The return on the world's fastest -growing petrochemical products is to occupy an important market share. The market provides plastic, resin and fiber for China's manufacturing industry to create daily consumer products that eventually enter global families.However, issues such as China and Russia's friendship, spy charges, and Taiwan policy have made US -China diplomatic relations tense and exacerbated the strategic risks of investing in petrochemical products.
ExMobil's investment in new facilities is in sharp comparison with other companies' actions. American companies Apple, Nike, and Adidas, as well as automotive component manufacturers.Reduce dependence on China's supply chain.
A survey released by the American Chamber of Commerce in April shows that many US executives have become more and more pessimistic about the relationship between Washington and Beijing.
Nikhil Celly, a professor of international commercial professor at the University of Houston, said: "As the relationship between the two parties becomes more opposite, business emotions must have deteriorated. Almost every company in the past said that China was a good place for investment.But now they will be more cautious, especially for future investment. "
Nevertheless, Exxon Mobil still has a strong motivation to promote investment in China.The company believes that the demand for petrochemical products will far exceed oil, and it is expected that the demand for oil oil by 2050 will basically be flat.

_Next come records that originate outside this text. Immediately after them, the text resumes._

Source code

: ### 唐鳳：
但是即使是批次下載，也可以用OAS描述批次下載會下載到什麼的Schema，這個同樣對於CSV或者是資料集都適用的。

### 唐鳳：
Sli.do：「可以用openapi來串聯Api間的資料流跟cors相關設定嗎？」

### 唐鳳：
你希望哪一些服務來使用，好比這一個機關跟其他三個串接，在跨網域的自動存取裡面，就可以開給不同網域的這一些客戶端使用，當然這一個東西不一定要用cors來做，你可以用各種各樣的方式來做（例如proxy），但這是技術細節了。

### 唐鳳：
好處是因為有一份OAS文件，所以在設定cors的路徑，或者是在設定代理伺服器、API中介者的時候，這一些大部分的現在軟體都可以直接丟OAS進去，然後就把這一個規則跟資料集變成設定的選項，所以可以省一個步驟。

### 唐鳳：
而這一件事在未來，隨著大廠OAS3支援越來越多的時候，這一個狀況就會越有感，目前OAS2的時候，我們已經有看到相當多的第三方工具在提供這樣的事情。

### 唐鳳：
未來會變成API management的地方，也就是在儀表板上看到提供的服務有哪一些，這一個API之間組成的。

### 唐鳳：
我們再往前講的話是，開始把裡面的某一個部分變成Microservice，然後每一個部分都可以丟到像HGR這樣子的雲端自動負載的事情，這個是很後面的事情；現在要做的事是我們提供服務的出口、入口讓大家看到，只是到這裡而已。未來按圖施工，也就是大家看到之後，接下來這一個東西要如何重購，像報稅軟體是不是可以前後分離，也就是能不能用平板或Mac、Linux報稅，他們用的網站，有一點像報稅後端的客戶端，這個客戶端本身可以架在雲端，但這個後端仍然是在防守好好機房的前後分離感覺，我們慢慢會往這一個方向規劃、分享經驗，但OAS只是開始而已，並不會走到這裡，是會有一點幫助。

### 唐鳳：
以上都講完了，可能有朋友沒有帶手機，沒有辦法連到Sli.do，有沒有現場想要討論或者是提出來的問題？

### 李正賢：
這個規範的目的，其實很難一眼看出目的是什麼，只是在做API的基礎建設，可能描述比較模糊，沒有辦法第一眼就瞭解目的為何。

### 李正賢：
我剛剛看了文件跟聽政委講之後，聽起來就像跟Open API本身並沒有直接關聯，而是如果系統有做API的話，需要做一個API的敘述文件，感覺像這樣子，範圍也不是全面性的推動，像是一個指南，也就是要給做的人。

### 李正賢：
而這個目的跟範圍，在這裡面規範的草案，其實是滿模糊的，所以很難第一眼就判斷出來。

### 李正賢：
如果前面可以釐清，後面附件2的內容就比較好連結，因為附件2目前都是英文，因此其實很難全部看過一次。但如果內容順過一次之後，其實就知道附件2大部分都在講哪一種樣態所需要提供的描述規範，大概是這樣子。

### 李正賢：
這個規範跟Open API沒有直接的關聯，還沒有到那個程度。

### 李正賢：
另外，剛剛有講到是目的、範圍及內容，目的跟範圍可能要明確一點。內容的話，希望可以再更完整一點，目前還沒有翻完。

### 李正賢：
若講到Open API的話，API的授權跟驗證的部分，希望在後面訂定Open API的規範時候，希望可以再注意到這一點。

Chemicals such as ethylene and polyacryne are part of plastic bottle, food packaging and medical equipment, and it is difficult to replace it with low -carbon products.Exxon Mobil estimates that from 2017 to 2030, global chemical demand will increase by 42%, while gasoline demand will only increase by 5%.
China is in the center of this explosive growth.Although the strict crown disease prevention policy is weak after relaxing the economic rebound, in the long run, China's economic growth is expected to surpass the United States or Europe, thereby supporting the rapidly developing country's demand for plastic with a rapidly developing population with a population of 1.4 billion.China also occupies nearly one -third of the global manufacturing industry.
The chemical complex called "China No. 1" (China 1 "(China 1) is located in Huizhou, Guangdong Province, and is planned to be put into operation in 2025.ExxonMobil will also establish a local R & D center in the local area. This is the company's first R & D center with pilot factories outside North America and is exploring the potential of carbon capture.